#### Verilen metin
/---
Ve evet, bu sözleşmeyi en çok TÜSİAD istemektedir. 1980 darbesi, ’82 anayasasıyla işçileri susturma ve zenginliklerine zenginlik katma olanağı kazanan patronların asıl mutluluk kaynağı değil midir?

Anayasa tartışmasına nokta koymak

Yeni Anayasa’nın hayaleti Türkiye’nin karabasanı olacak. Ama önce yeni parlamentonun korkması ve rahatlaması gerekiyor.

Korkmak için illa bombalara gerek yok. Ve kimse “bizim korkacak bir şeyimiz yok” demesin. Yeni parlamentoda vekili, grubu, “temsilcisi” bulunan bütün partiler varlıklarıyla olduğu kadar yokluklarıyla da bir rahatlatma sürecinin mezesi olacaklar. Korkulması gereken budur.
\---
#### Yapılacak işler
1. Anayasa tartışmasını konu alan metne göre bu sözleşmeyi en çok kim istemektedir?
2. Anayasa tartışmasını konu alan metni son cümlesinden sonra devam ettirin.

#### Veri dökümü
/---
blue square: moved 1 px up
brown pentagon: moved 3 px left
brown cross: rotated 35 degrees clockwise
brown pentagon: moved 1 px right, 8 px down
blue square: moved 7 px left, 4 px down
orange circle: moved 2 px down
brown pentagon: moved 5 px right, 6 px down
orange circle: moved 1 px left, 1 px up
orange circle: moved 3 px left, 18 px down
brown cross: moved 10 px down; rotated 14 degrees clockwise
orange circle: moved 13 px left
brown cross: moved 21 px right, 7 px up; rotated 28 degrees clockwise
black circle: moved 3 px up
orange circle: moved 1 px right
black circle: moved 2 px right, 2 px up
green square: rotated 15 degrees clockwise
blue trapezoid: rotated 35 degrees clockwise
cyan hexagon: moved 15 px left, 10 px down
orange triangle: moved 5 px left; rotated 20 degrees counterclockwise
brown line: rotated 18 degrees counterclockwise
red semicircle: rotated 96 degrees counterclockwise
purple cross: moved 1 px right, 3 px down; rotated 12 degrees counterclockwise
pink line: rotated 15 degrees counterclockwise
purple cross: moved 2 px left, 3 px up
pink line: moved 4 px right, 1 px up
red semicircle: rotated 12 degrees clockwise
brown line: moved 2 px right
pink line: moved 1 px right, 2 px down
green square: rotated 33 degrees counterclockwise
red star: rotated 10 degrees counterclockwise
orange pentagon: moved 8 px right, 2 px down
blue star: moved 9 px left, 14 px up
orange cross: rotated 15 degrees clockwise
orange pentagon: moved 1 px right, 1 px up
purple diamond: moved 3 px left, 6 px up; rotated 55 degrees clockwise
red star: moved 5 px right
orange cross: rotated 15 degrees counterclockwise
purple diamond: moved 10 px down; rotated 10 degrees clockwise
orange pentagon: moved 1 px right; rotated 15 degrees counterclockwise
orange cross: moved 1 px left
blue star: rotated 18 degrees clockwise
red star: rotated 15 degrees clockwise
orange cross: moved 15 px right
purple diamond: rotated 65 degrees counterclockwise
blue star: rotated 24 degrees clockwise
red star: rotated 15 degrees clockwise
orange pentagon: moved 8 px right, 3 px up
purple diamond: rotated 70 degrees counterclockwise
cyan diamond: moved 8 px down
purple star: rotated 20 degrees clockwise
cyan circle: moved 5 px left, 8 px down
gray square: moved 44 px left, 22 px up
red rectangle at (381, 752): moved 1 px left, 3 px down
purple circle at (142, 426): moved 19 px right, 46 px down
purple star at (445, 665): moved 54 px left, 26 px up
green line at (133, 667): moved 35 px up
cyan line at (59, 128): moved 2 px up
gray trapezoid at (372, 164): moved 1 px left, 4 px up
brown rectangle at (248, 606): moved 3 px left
\---
/---
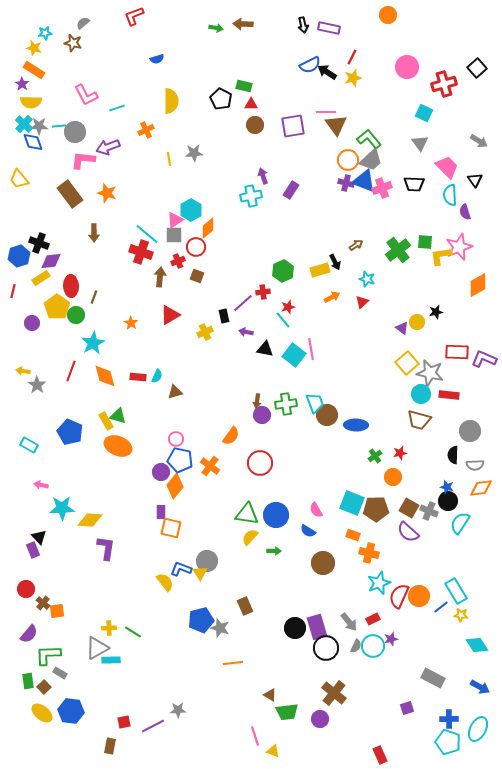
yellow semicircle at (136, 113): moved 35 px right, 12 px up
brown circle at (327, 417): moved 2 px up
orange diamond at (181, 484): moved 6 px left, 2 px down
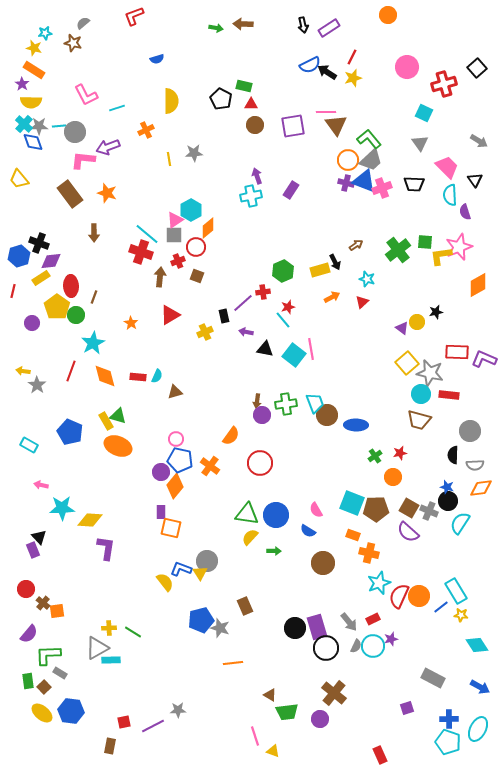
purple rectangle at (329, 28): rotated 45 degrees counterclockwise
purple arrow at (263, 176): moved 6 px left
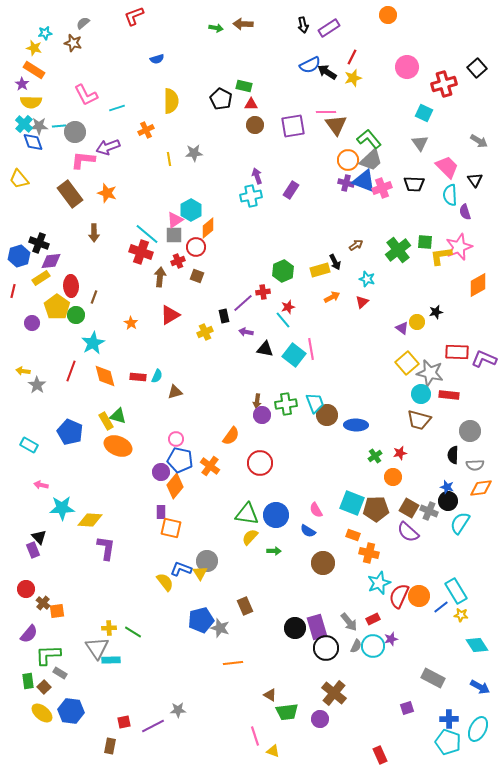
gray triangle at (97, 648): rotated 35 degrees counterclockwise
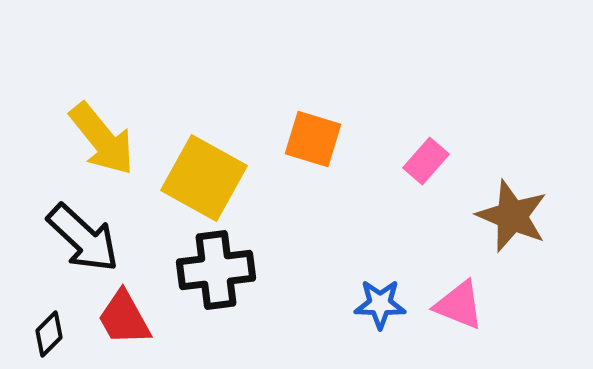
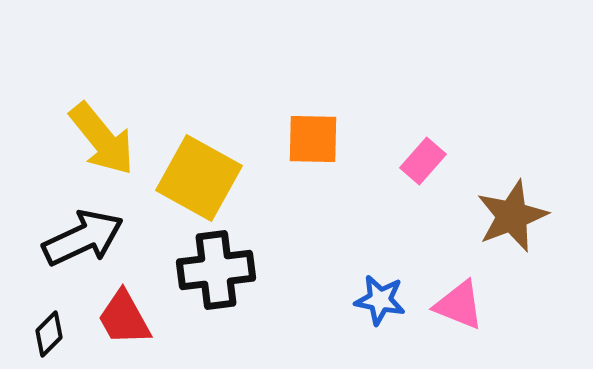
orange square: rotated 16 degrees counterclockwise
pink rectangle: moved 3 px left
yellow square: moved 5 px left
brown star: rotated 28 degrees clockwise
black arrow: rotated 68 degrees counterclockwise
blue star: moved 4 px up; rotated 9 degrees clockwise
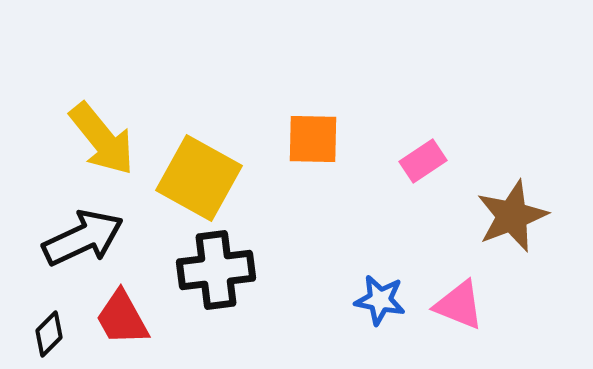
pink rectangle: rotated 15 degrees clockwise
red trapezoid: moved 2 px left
\---
/---
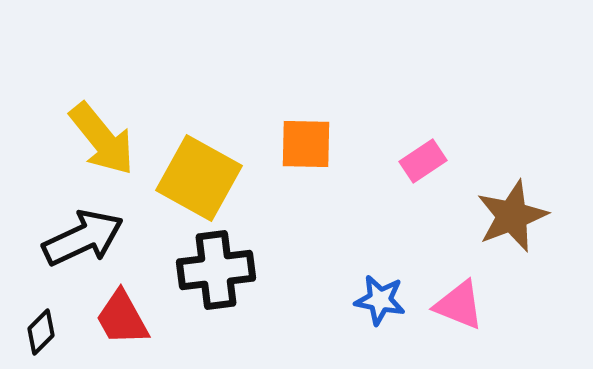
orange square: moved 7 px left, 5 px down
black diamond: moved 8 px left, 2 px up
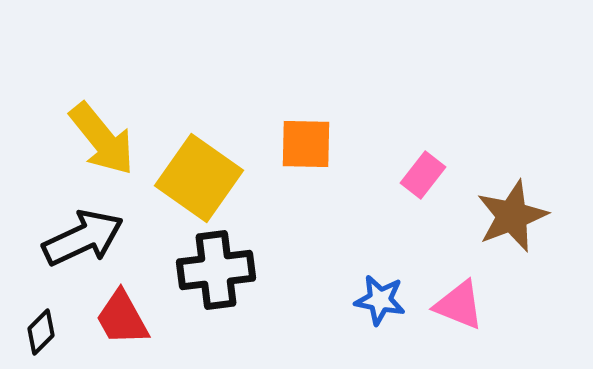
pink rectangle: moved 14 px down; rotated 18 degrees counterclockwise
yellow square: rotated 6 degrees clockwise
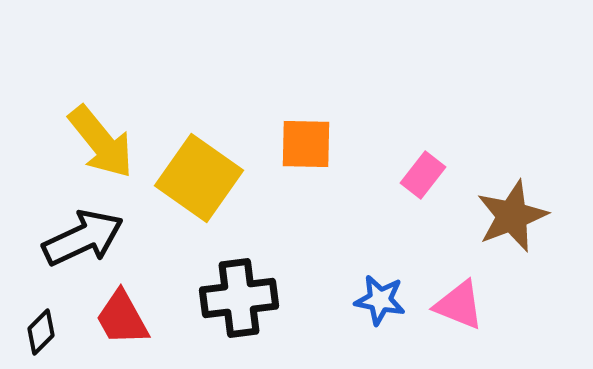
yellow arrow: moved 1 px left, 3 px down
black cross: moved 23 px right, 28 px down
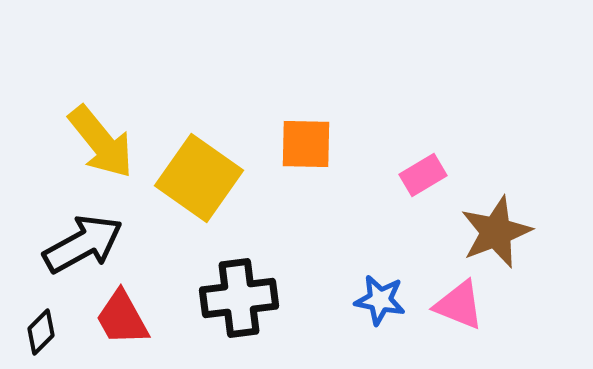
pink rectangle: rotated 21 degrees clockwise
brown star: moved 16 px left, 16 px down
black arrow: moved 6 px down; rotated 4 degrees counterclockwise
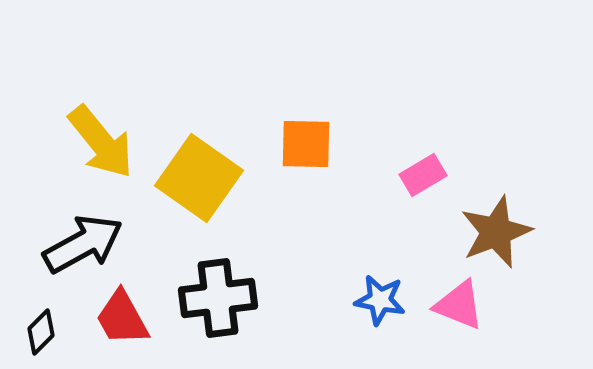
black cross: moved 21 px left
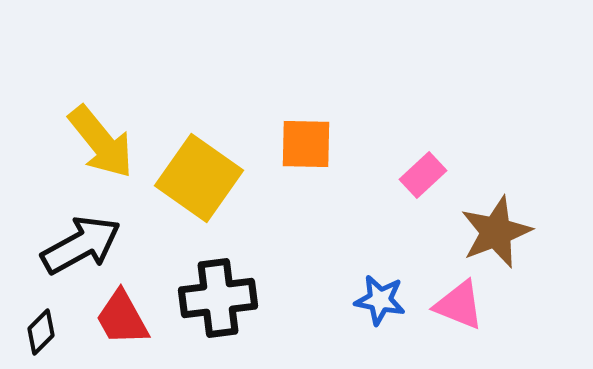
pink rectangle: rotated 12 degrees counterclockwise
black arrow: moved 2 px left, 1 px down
\---
#### Beklenen yanıtlar
1. Bu sözleşmeyi en çok TÜSİAD istemektedir.

2.
Çünkü sorun hukuki değil, sorun sonuna kadar siyasal. Bu nedenle Anayasa tartışmasının bir an önce hukuki boyutundan “arındırılması” gerekiyor. 

Bizi ilgilendiren, parlamentonun Anayasa yapmaya yetkisinin olup olmadığı değil. Zaten siyaset ihtiyaç duyduğunda o yetkiyi bulup çıkarmak o kadar zor da değil.

Bizi ilgilendiren, parlamentonun böyle bir meşruiyete sahip olmamasıdır. Çünkü meşruiyet başkadır, hukuki kurallar toplamına sıkıştırılamayacak kadar karmaşık bir zeminde hareket eder.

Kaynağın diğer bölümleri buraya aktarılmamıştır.